RAIT’s Board, led by Mr. Malter as its independent non-executive chairman, is composed of nine highly-qualified and experienced trustees, eight of whom are non-employees, and all of whom are actively engaged in overseeing management as it executes on its plans for enhancing shareholder value. We believe our trustees have the integrity, knowledge, breadth of relevant and diverse experience and commitment necessary to navigate RAIT through the complex, dynamic and highly competitive business environment in which we operate and to deliver superior value to all of our shareholders. Our trustees bring with them a broad and diverse set of skills and experiences, including in the areas of commercial real estate finance and lending, commercial real estate management, mortgage REITS, investment banking, private equity, banking, finance, accounting, financial reporting, corporate governance, law, mergers and acquisitions, capital markets, capital allocation, capital structure, risk management and strategic planning.
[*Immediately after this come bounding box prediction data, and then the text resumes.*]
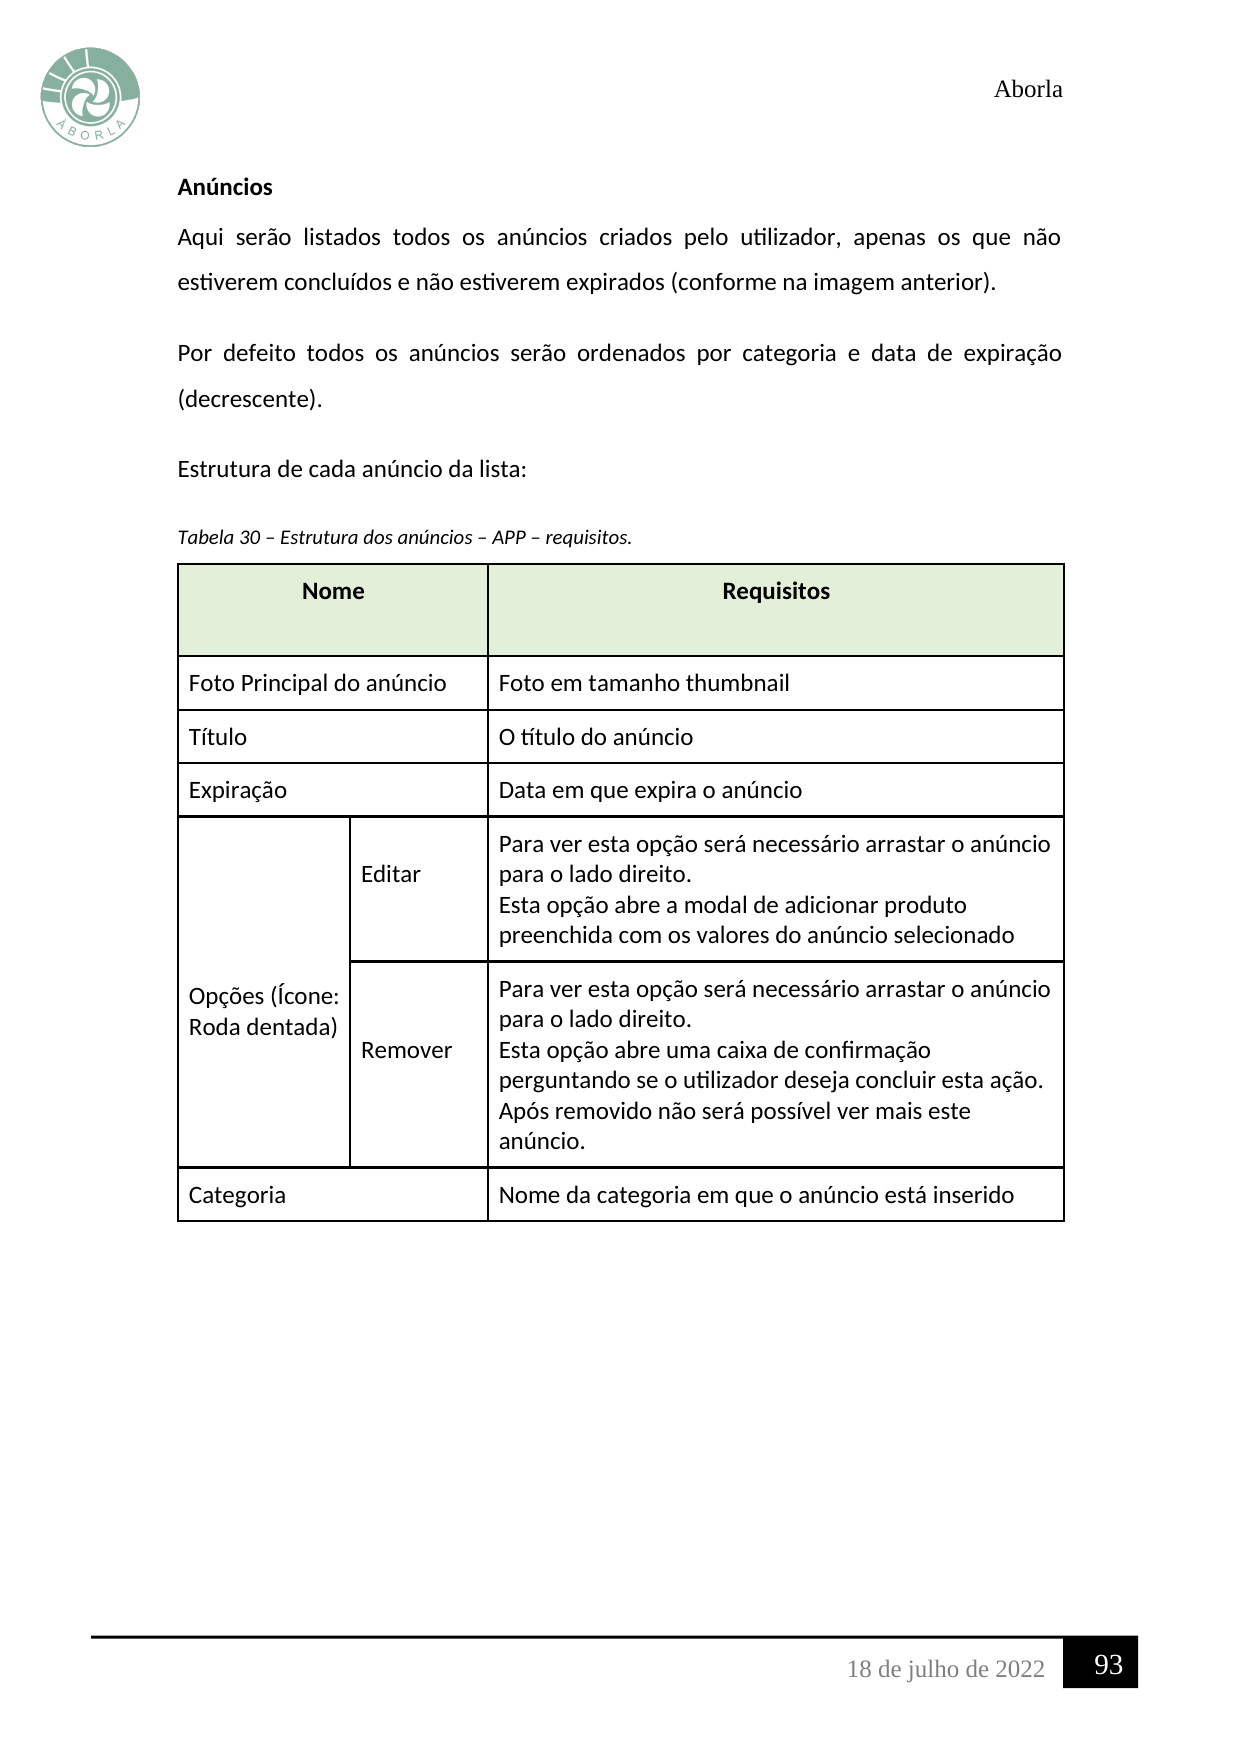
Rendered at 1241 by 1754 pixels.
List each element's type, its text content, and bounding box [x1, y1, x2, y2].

table_cell Título [179, 711, 487, 762]
table_header Requisitos [489, 565, 1063, 655]
table_cell Foto Principal do anúncio [179, 657, 487, 708]
table_cell O título do anúncio [489, 711, 1063, 762]
table_cell Categoria [179, 1169, 487, 1220]
text Aqui serão listados todos os anúncios criados pelo utilizador, apenas os que não estiverem concluídos e não estiverem expirados (conforme na imagem anterior). [177, 221, 1063, 297]
text Por defeito todos os anúncios serão ordenados por categoria e data de expiração (decrescente). [177, 337, 1063, 413]
table_cell Data em que expira o anúncio [489, 764, 1063, 815]
subtitle Anúncios [177, 171, 1063, 201]
table_cell Para ver esta opção será necessário arrastar o anúncio para o lado direito. Esta opção abre a modal de adicionar produto preenchida com os valores do anúncio selecionado [489, 818, 1063, 960]
text Estrutura de cada anúncio da lista: [177, 453, 1063, 484]
table_cell Remover [351, 963, 487, 1166]
text Tabela 30 – Estrutura dos anúncios – APP – requisitos. [177, 524, 1063, 550]
table_cell Opções (Ícone: Roda dentada) [179, 818, 349, 1166]
table_cell Foto em tamanho thumbnail [489, 657, 1063, 708]
table_cell Para ver esta opção será necessário arrastar o anúncio para o lado direito. Esta opção abre uma caixa de confirmação perguntando se o utilizador deseja concluir esta ação. Após removido não será possível ver mais este anúncio. [489, 963, 1063, 1166]
table_cell Expiração [179, 764, 487, 815]
picture [39, 46, 141, 148]
table_cell Editar [351, 818, 487, 960]
table_cell Nome da categoria em que o anúncio está inserido [489, 1169, 1063, 1220]
table_header Nome [179, 565, 487, 655]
The RAIT Board appreciates the importance of recruiting new trustees to bring new perspectives, insights, experiences and competencies to the Board. Of the nine current members of the RAIT Board, three have joined the RAIT Board within the last 15 months, including Thomas D. Wren, a veteran financial services executive and former federal banking regulator with substantial financial, regulatory, capital markets and mortgage REIT expertise, whose addition to the Board as an independent trustee was publicly announced last week.

The RAIT Board will present its formal recommendation regarding trustee nominations in RAIT’s definitive proxy statement to be filed with the Securities and Exchange Commission in connection with its 2017 Annual Meeting of Shareholders.

UBS Investment Bank is serving as financial advisor, Morgan, Lewis & Bockius LLP is serving as legal advisor, and FTI Consulting, Inc. is serving as investor relations advisor, to RAIT.

About RAIT Financial Trust

RAIT Financial Trust (NYSE:RAS) is an internally managed real estate investment trust focused on providing debt financing options to owners of commercial real estate. Additional information about RAIT can be found on its website at www.rait.com.